A par disso, no âmbito do processo executivo, continuou a ser regra geral a ocorrência de despacho liminar, competindo ao juiz indeferir in limine, total ou parcialmente, o requerimento executivo nos casos previstos no artigo 811.º-A, que consignava o seguinte: 1. O juiz indefere liminarmente o requerimento executivo quando: a) – Seja manifesta a falta ou a insuficiência do título; b) – Ocorram excepções dilatórias, não supríveis, de conhecimento oficioso; c) – Fundando-se a execução em título negocial, seja manifesta, face aos elementos constantes dos autos, a inexistência de factos constitutivos ou a existência de factos impeditivos ou extintivos da obrigação exequenda que ao juiz seja lícito conhecer. 2. É admitido o indeferimento parcial, designadamente quanto à parte do pedido que exceder os limites constantes do título executivo.

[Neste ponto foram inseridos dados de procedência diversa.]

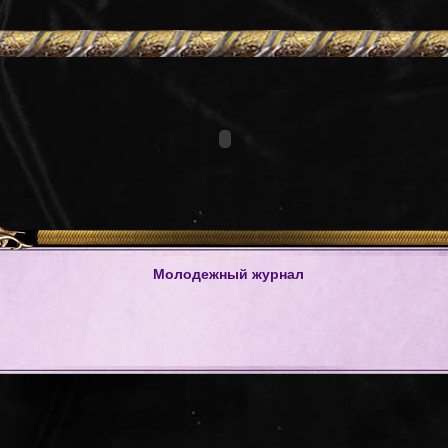
Молодежный журнал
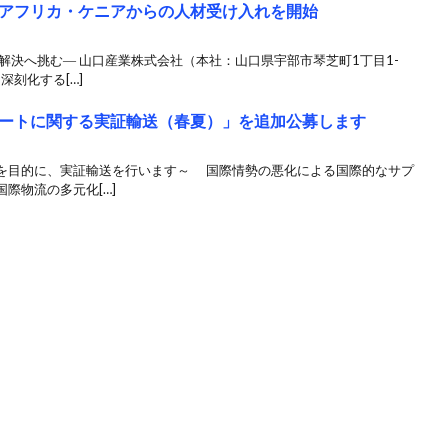
アフリカ・ケニアからの人材受け入れを開始
解決へ挑む― 山口産業株式会社（本社：山口県宇部市琴芝町1丁目1-
深刻化する[…]
ートに関する実証輸送（春夏）」を追加公募します
を目的に、実証輸送を行います～ 国際情勢の悪化による国際的なサプ
際物流の多元化[…]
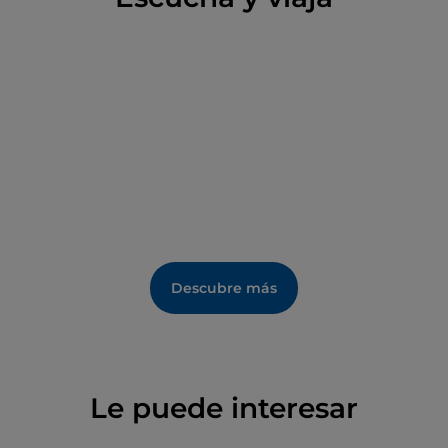
Descubre más
Le puede interesar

Ademais, foi dada nova redacção ao artigo 820.º, no sentido de conferir claramente ao juiz poderes para, em momento ulterior até à realização da venda ou das outras diligências destinadas ao pagamento, conhecer das questões que tivessem escapado ao controlo liminar do requerimento executivo, nos termos do artigo 811.º-A.
Desse modo, o meio de impugnação do indeferimento liminar, total ou parcial, do requerimento executivo passou a estar sujeito ao regime especial do recurso de agravo estabelecido nos n.º 2 a 4 do artigo 234.ºA.
Com a Reforma da Acção Executiva operada pelo Dec.-Lei n.º 38/2003, de 8 de Março, foi introduzida a dispensa de despacho liminar nas execuções baseadas nas espécies de título e condições previstas no artigo 812.º-A, bem como a citação oficiosa pela secretaria nos casos previstos n.º 7 do artigo 812.º, ficando o despacho liminar confinado a situações resi-duais, nos termos do n.º 1 do artigo 812.º, em cujos n.º 2 e 3 se previa o indeferimento liminar, total ou parcial, do requerimento executivo, com os fundamentos anteriormente previstos no artigo 811.º, mantendo-se, nesses casos, a aplicação subsidiária do preceituado no artigo 234.º-A, n.º 2 a 4, quanto ao regime especial do recurso de agravo ali estabelecido.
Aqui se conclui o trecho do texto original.